### WHAT YOU NEED TO DO
Below are the records. State how many of their lines contain "Find", with nothing else.

··· DATA EXTRACTS ···

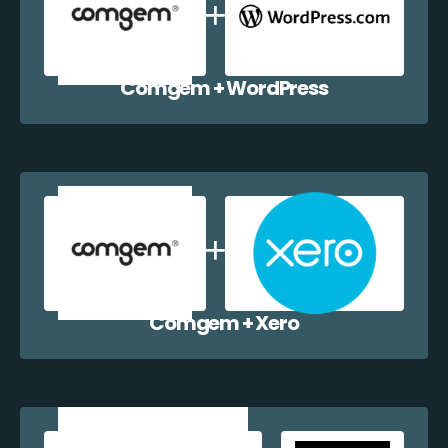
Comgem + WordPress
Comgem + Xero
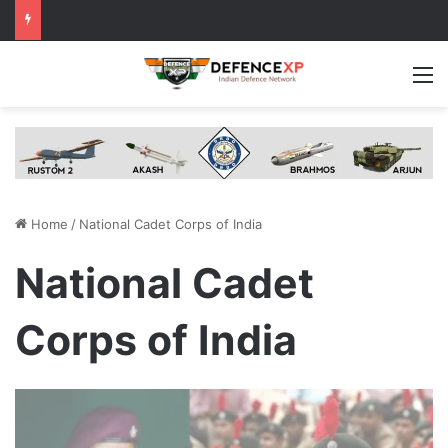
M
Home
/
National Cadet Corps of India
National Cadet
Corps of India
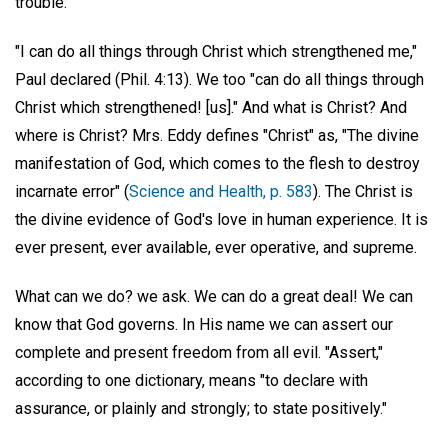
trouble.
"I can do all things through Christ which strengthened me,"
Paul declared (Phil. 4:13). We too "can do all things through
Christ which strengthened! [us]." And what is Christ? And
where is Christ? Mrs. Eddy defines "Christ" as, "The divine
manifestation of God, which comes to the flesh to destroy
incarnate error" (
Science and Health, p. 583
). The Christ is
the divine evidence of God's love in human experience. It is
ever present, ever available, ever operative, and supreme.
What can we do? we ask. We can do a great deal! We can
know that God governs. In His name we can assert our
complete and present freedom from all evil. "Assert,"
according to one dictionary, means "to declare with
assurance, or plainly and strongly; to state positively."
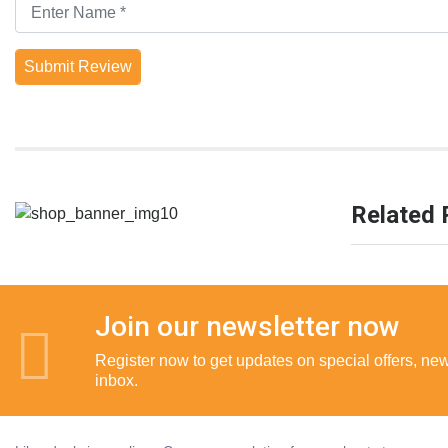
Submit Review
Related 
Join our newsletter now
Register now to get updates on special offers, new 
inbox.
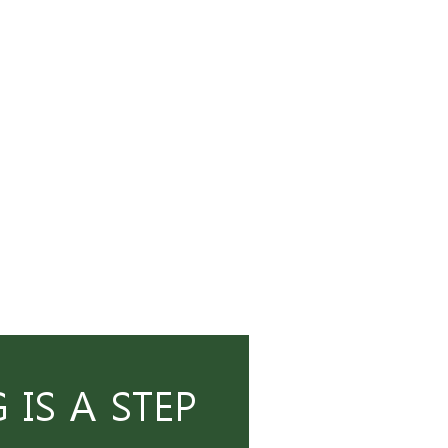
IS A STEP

···
··· DATA EXTRACTS ···

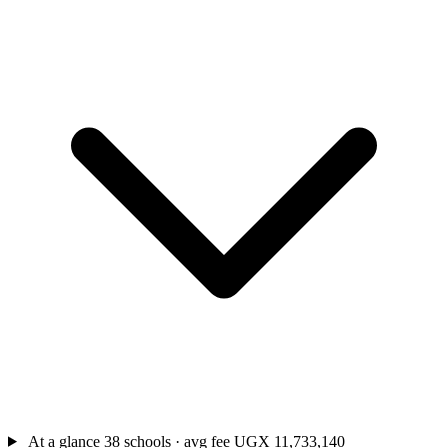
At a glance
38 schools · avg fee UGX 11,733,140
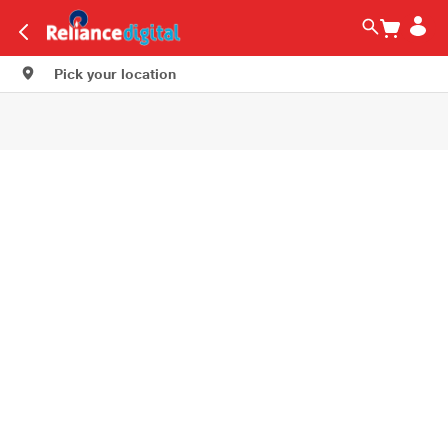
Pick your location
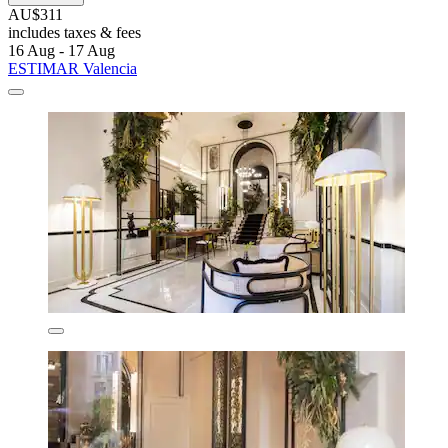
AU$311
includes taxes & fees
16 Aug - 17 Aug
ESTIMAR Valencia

···
··· DATA EXTRACTS ···

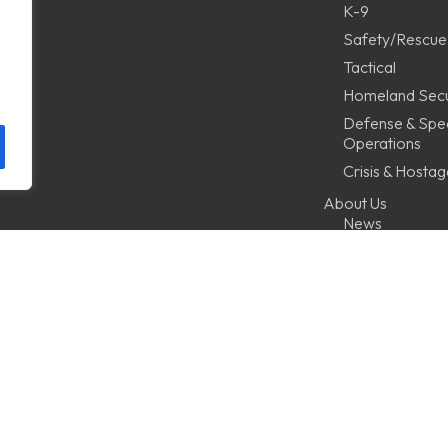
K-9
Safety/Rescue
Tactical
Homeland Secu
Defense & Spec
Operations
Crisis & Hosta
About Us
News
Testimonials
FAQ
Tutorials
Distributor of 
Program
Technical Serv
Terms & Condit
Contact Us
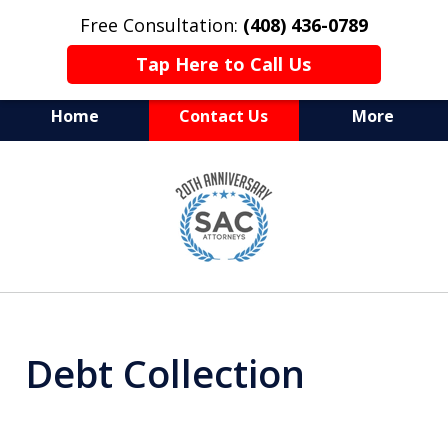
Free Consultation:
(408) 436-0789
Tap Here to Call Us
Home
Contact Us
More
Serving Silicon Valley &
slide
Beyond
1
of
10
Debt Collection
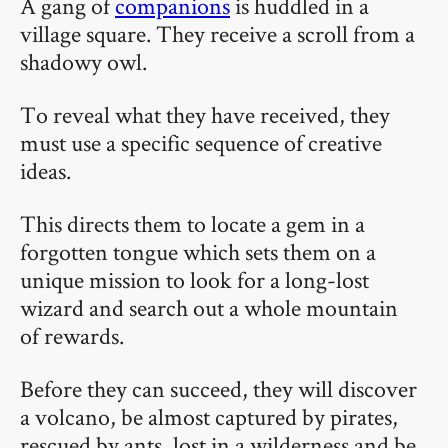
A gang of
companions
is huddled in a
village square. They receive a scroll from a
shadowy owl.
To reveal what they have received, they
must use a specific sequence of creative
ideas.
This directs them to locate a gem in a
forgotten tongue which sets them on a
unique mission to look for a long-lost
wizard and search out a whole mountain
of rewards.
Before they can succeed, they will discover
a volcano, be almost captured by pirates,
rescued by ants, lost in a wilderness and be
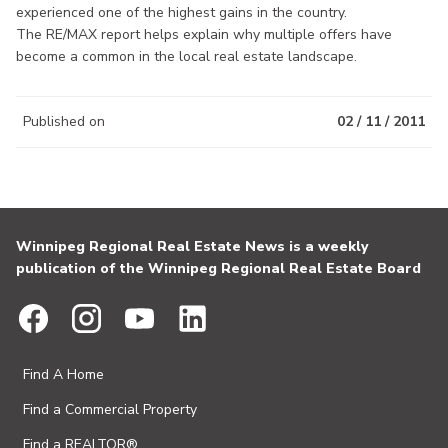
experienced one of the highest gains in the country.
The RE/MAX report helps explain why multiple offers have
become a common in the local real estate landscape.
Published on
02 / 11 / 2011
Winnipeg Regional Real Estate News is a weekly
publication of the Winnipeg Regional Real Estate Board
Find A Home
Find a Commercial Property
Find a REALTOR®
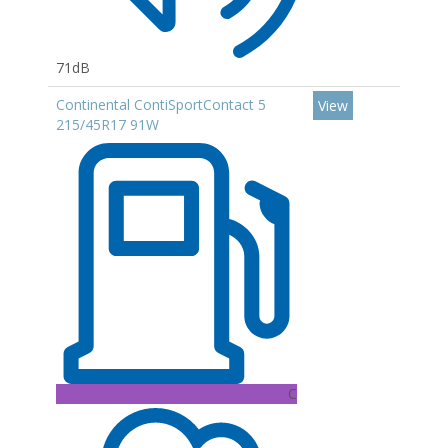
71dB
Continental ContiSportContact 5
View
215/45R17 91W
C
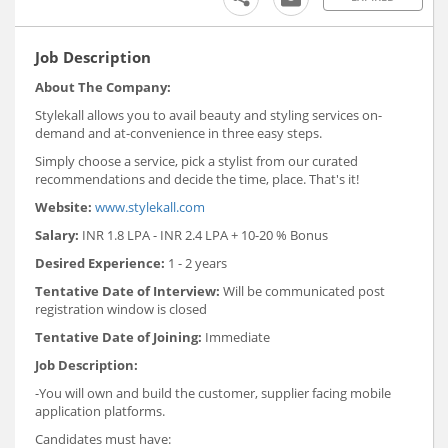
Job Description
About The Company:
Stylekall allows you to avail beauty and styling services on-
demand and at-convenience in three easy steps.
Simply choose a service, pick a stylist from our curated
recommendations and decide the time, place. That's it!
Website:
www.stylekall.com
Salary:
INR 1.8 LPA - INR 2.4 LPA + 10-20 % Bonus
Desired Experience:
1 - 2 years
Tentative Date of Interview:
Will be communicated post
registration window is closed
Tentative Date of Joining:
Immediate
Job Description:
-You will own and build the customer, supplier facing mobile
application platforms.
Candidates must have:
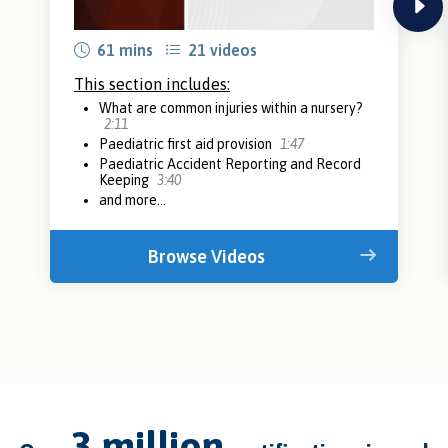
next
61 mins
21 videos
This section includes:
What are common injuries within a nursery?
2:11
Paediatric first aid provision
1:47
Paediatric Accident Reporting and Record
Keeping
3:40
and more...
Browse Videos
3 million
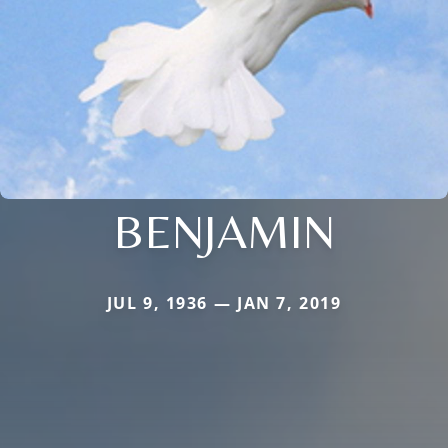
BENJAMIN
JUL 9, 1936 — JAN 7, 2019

···

### YOUR RESPONSE
3